Exercise details: Look through the records, and whenever a line includes the word "Perdido", copy it.
------------------------------------
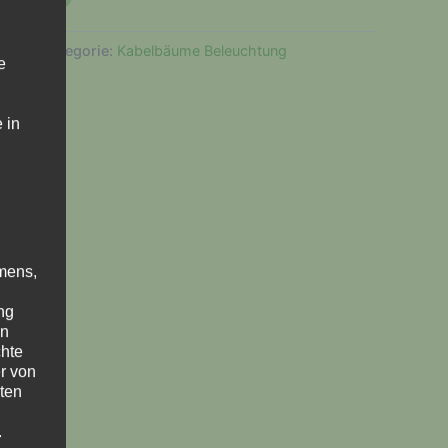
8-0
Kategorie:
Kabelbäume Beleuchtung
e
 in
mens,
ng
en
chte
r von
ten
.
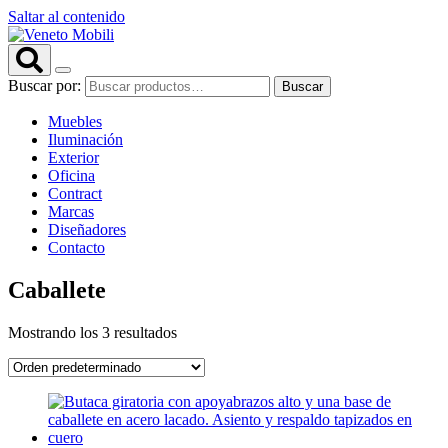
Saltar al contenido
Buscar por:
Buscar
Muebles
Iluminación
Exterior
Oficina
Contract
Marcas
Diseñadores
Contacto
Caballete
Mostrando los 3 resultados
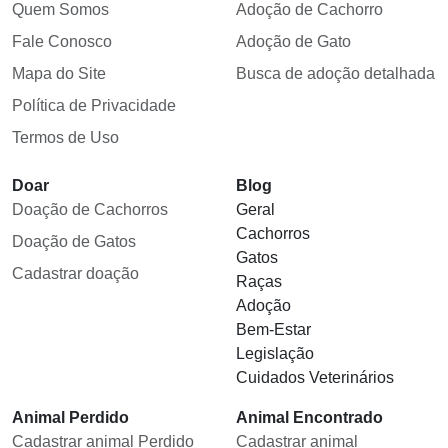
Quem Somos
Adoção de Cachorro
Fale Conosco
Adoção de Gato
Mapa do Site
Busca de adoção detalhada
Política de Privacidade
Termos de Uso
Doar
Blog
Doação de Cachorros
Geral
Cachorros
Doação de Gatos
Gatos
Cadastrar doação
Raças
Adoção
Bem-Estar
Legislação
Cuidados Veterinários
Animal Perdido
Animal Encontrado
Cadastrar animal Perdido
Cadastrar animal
------------------------------------
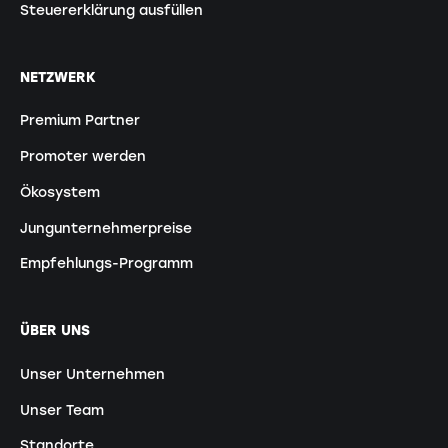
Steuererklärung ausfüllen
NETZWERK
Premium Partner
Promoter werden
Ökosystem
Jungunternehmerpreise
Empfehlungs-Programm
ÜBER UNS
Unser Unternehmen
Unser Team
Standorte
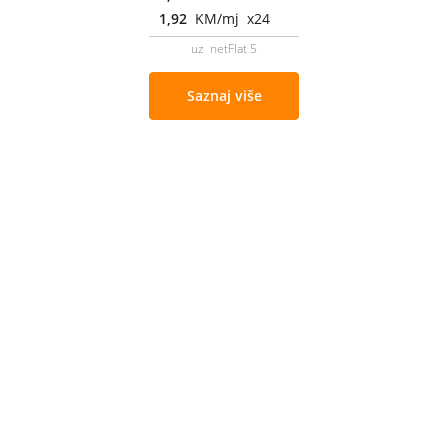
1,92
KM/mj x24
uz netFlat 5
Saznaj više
------------------------------------
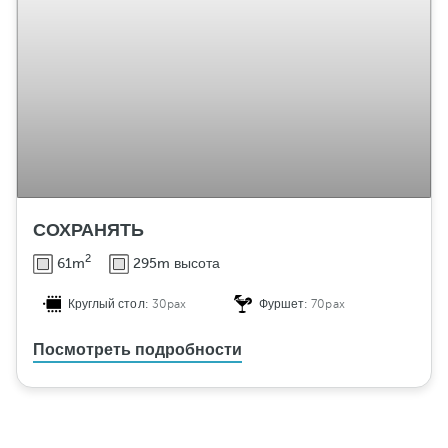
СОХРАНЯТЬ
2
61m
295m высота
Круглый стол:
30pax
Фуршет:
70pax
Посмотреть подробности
------------------------------------
Output below:
Animal Perdido
Cadastrar animal Perdido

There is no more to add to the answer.